** Given request **
Print the listing below line for line, with no changes to any character.

Coordinate annotation records:
◇ ◇ ◇ ◇

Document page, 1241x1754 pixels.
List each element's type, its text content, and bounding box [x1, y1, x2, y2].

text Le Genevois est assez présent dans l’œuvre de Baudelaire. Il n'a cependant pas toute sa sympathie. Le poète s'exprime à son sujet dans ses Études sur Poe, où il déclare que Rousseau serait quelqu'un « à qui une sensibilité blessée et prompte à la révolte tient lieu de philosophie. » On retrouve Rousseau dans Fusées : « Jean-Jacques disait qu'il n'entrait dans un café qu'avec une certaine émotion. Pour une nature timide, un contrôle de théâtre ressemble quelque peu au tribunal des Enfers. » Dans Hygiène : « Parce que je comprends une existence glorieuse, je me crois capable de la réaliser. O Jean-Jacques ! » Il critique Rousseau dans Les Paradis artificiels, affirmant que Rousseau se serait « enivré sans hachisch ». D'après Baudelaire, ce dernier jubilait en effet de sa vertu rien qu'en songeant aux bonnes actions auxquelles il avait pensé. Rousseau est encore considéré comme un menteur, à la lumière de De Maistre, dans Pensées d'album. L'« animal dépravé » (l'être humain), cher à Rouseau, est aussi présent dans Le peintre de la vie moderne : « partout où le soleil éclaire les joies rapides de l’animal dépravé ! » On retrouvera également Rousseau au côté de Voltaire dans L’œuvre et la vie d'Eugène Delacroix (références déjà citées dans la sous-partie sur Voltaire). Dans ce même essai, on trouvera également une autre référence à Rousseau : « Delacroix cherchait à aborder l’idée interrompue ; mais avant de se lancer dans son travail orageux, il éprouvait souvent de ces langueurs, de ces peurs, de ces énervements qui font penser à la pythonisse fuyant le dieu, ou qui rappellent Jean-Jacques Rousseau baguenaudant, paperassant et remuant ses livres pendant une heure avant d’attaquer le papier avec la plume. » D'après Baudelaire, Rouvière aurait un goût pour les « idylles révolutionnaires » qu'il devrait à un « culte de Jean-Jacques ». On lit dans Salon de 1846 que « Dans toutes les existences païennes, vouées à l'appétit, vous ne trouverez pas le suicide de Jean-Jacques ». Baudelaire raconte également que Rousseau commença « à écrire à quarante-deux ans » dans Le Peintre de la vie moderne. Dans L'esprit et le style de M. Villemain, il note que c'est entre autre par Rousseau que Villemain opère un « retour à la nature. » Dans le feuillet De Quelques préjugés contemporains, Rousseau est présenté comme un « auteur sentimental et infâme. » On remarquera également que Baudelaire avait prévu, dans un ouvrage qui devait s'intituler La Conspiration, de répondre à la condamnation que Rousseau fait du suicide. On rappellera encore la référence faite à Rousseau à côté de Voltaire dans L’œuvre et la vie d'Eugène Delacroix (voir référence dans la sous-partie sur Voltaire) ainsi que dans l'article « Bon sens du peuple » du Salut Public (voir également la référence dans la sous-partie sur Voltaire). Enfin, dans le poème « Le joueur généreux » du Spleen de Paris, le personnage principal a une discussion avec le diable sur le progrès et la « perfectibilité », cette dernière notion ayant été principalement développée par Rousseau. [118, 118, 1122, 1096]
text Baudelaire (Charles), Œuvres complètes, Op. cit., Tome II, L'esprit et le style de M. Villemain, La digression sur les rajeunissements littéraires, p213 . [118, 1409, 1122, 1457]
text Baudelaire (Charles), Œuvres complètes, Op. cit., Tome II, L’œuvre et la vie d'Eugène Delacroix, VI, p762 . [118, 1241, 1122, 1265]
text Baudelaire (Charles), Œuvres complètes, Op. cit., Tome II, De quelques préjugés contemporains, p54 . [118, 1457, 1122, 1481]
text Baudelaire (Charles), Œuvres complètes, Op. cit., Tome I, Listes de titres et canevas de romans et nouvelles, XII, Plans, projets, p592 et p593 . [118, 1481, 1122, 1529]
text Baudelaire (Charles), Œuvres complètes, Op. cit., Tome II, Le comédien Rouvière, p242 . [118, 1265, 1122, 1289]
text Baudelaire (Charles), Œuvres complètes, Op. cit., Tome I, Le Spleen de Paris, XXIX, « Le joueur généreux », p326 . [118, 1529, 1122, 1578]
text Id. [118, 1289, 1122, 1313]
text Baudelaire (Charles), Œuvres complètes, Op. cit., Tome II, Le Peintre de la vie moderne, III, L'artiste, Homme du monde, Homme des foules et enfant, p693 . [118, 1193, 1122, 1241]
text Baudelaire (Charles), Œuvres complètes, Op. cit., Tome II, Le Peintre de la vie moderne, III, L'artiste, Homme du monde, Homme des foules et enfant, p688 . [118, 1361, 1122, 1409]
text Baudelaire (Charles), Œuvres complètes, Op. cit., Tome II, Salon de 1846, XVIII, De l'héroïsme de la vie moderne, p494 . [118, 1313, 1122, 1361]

◇ ◇ ◇ ◇

** Written response **
Document page, 1241x1754 pixels.
List each element's type, its text content, and bounding box [x1, y1, x2, y2].

text Le Genevois est assez présent dans l’œuvre de Baudelaire. Il n'a cependant pas toute sa sympathie. Le poète s'exprime à son sujet dans ses Études sur Poe, où il déclare que Rousseau serait quelqu'un « à qui une sensibilité blessée et prompte à la révolte tient lieu de philosophie. » On retrouve Rousseau dans Fusées : « Jean-Jacques disait qu'il n'entrait dans un café qu'avec une certaine émotion. Pour une nature timide, un contrôle de théâtre ressemble quelque peu au tribunal des Enfers. » Dans Hygiène : « Parce que je comprends une existence glorieuse, je me crois capable de la réaliser. O Jean-Jacques ! » Il critique Rousseau dans Les Paradis artificiels, affirmant que Rousseau se serait « enivré sans hachisch ». D'après Baudelaire, ce dernier jubilait en effet de sa vertu rien qu'en songeant aux bonnes actions auxquelles il avait pensé. Rousseau est encore considéré comme un menteur, à la lumière de De Maistre, dans Pensées d'album. L'« animal dépravé » (l'être humain), cher à Rouseau, est aussi présent dans Le peintre de la vie moderne : « partout où le soleil éclaire les joies rapides de l’animal dépravé ! » On retrouvera également Rousseau au côté de Voltaire dans L’œuvre et la vie d'Eugène Delacroix (références déjà citées dans la sous-partie sur Voltaire). Dans ce même essai, on trouvera également une autre référence à Rousseau : « Delacroix cherchait à aborder l’idée interrompue ; mais avant de se lancer dans son travail orageux, il éprouvait souvent de ces langueurs, de ces peurs, de ces énervements qui font penser à la pythonisse fuyant le dieu, ou qui rappellent Jean-Jacques Rousseau baguenaudant, paperassant et remuant ses livres pendant une heure avant d’attaquer le papier avec la plume. » D'après Baudelaire, Rouvière aurait un goût pour les « idylles révolutionnaires » qu'il devrait à un « culte de Jean-Jacques ». On lit dans Salon de 1846 que « Dans toutes les existences païennes, vouées à l'appétit, vous ne trouverez pas le suicide de Jean-Jacques ». Baudelaire raconte également que Rousseau commença « à écrire à quarante-deux ans » dans Le Peintre de la vie moderne. Dans L'esprit et le style de M. Villemain, il note que c'est entre autre par Rousseau que Villemain opère un « retour à la nature. » Dans le feuillet De Quelques préjugés contemporains, Rousseau est présenté comme un « auteur sentimental et infâme. » On remarquera également que Baudelaire avait prévu, dans un ouvrage qui devait s'intituler La Conspiration, de répondre à la condamnation que Rousseau fait du suicide. On rappellera encore la référence faite à Rousseau à côté de Voltaire dans L’œuvre et la vie d'Eugène Delacroix (voir référence dans la sous-partie sur Voltaire) ainsi que dans l'article « Bon sens du peuple » du Salut Public (voir également la référence dans la sous-partie sur Voltaire). Enfin, dans le poème « Le joueur généreux » du Spleen de Paris, le personnage principal a une discussion avec le diable sur le progrès et la « perfectibilité », cette dernière notion ayant été principalement développée par Rousseau. [118, 118, 1122, 1096]
text Baudelaire (Charles), Œuvres complètes, Op. cit., Tome II, L'esprit et le style de M. Villemain, La digression sur les rajeunissements littéraires, p213 . [118, 1409, 1122, 1457]
text Baudelaire (Charles), Œuvres complètes, Op. cit., Tome II, L’œuvre et la vie d'Eugène Delacroix, VI, p762 . [118, 1241, 1122, 1265]
text Baudelaire (Charles), Œuvres complètes, Op. cit., Tome II, De quelques préjugés contemporains, p54 . [118, 1457, 1122, 1481]
text Baudelaire (Charles), Œuvres complètes, Op. cit., Tome I, Listes de titres et canevas de romans et nouvelles, XII, Plans, projets, p592 et p593 . [118, 1481, 1122, 1529]
text Baudelaire (Charles), Œuvres complètes, Op. cit., Tome II, Le comédien Rouvière, p242 . [118, 1265, 1122, 1289]
text Baudelaire (Charles), Œuvres complètes, Op. cit., Tome I, Le Spleen de Paris, XXIX, « Le joueur généreux », p326 . [118, 1529, 1122, 1578]
text Id. [118, 1289, 1122, 1313]
text Baudelaire (Charles), Œuvres complètes, Op. cit., Tome II, Le Peintre de la vie moderne, III, L'artiste, Homme du monde, Homme des foules et enfant, p693 . [118, 1193, 1122, 1241]
text Baudelaire (Charles), Œuvres complètes, Op. cit., Tome II, Le Peintre de la vie moderne, III, L'artiste, Homme du monde, Homme des foules et enfant, p688 . [118, 1361, 1122, 1409]
text Baudelaire (Charles), Œuvres complètes, Op. cit., Tome II, Salon de 1846, XVIII, De l'héroïsme de la vie moderne, p494 . [118, 1313, 1122, 1361]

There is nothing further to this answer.